On December 13, 2013, my son Ian heard a gunshot while in class, and was subsequently put in lockdown for the next six hours. An 18-year old senior used a legally-purchased shotgun to come to Arapahoe High School and murder a girl named Claire in the hallway. He shot her in the face, which was the first shot my son heard. I’m not sure if my son heard the second shot, which was the murderer taking his own life.
This was by far the worst ordeal I’ve ever lived through, and am just now getting the help I need to manage the panic attacks that rarely but still happen to me.
And so: Music.
I wrote my 6th-ish album for a simple reason: I needed to get these feelings out of my brain and music is the easiest way for me to do it. This album is made up of three tracks and is only 10 minutes long. Each song represents the month of December for the year it’s named:
This song is my exploration of what it was like to go through the process of learning my son was locked inside of his school with an active shooter two years ago. I started it with a ton of siren sounds, which I toned back a lot for the final version because it was a little too jarring. When I wrote this song, I forced myself to walk through the memories of that day, and to take the conflicting and misaligned emotions and turn them into music. This song started out as a trigger for my anxiety, and has since become a way to focus on the pain so that I can heal from it.
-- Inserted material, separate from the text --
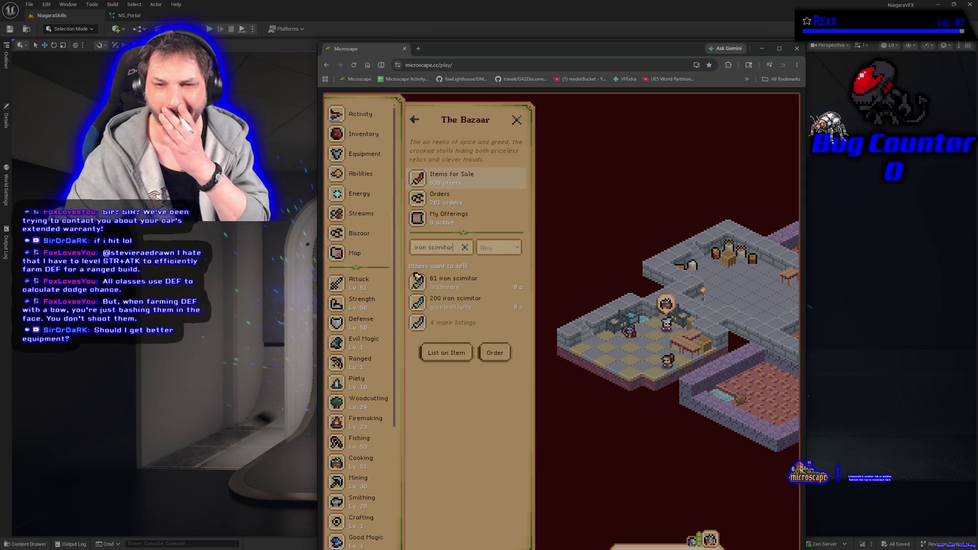
left_click(430, 279)
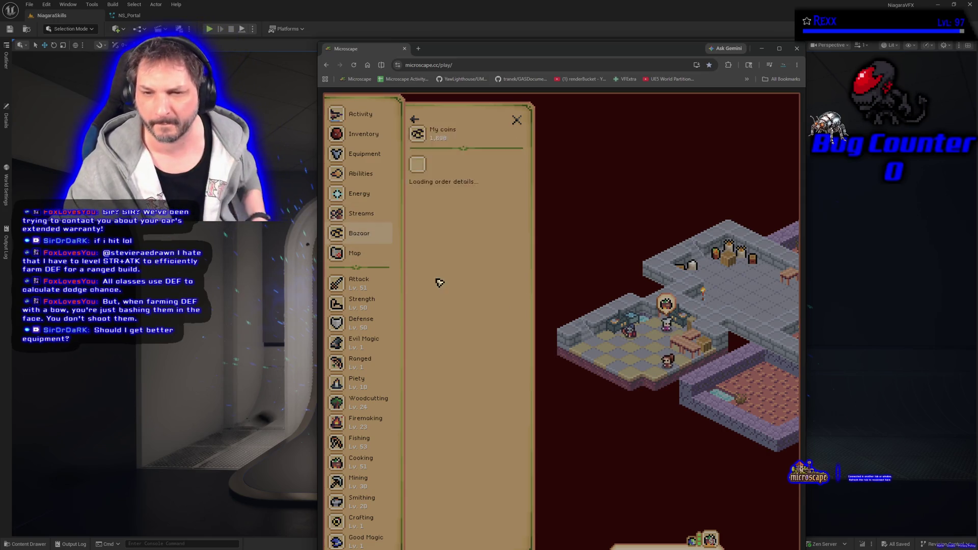
left_click(442, 179)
Last December wasn’t nearly as traumatizing as 2013, but it came with its own set of ups and downs. I spent a good portion of it jet-lagged and sad in Rome. On the first anniversary of my son living through the shooting, I was 5,500 miles away on a work trip and separated from his mother, well on our way to divorce. I missed my girlfriend a lot and I’d had some really tough travel to get to Italy and wasn’t looking forward to the trip back. The month did end in a pretty amazing way on New Year’s Eve, for having such a turbulent middle. This song attempts to roll that all into one, which is hard. Drums ended up being unnecessary.
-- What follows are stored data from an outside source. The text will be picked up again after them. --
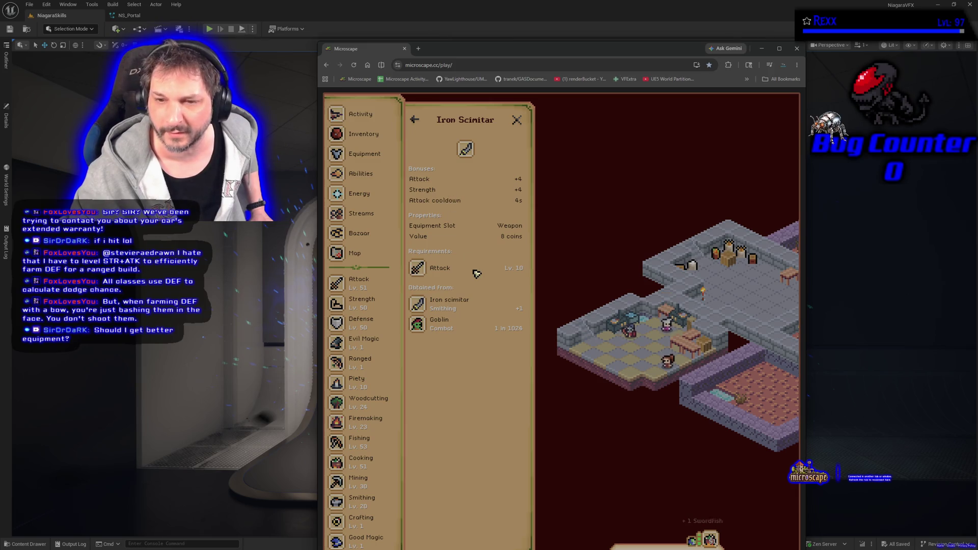
left_click(419, 122)
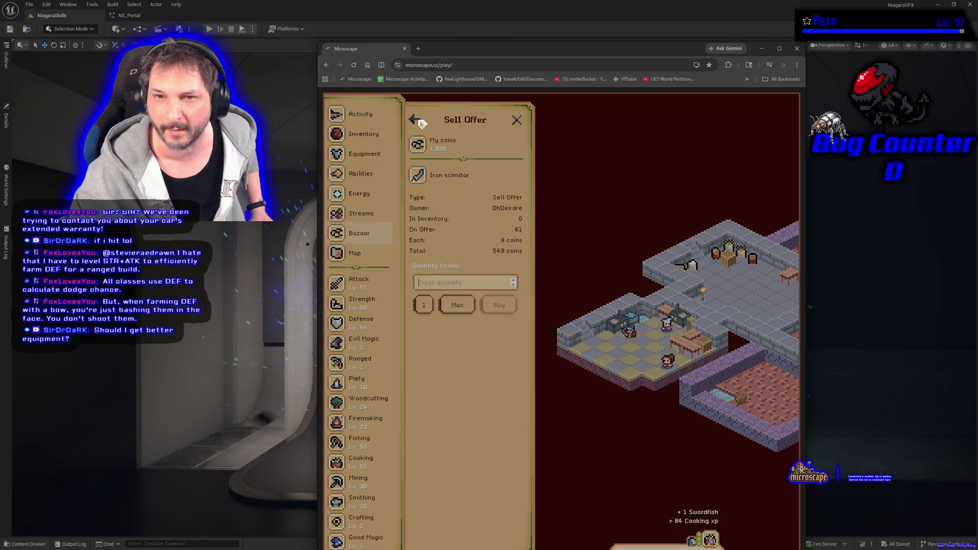
left_click(445, 278)
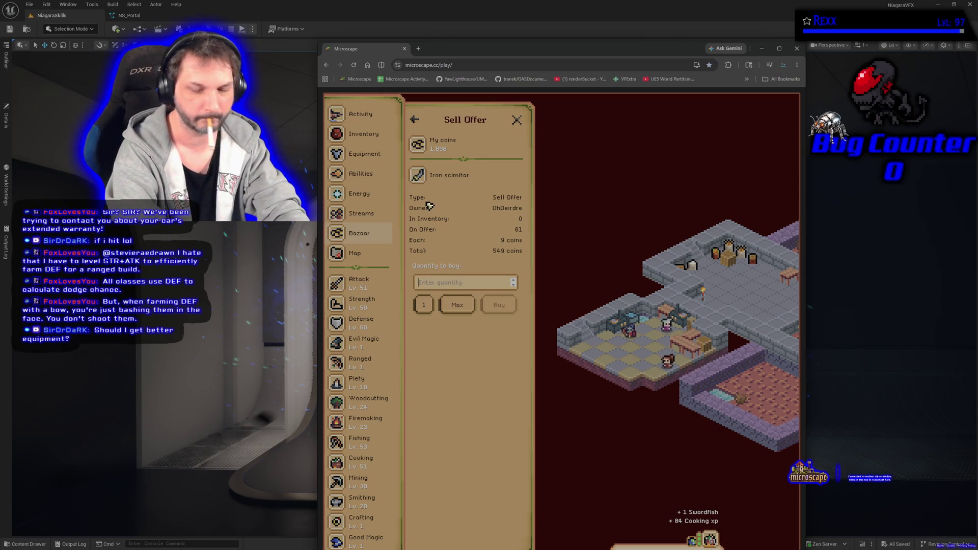
left_click(415, 121)
Step: Change the search to mithril scimitar and check the 61-item offer's details (Attack +7, Strength +7, level 30)
double_click(420, 248)
type("mithril scimita")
Which brings me to this year. The calmest December I’ve had in a while, it still started with me desperately needing (and starting) therapy for the PTSD I’ve been suffering since the shooting. This year also ended with me learning that it’s unhealthy and untenable to hold on to dreams you first felt when you were a child. I learned this year that it’s easy to build someone up in your heart and mind into a sculpture of a human that no one can live up to. This was painful to experience and this song attempts to capture the loss I’ve felt this year, and the destruction I put myself and others through just to experience it.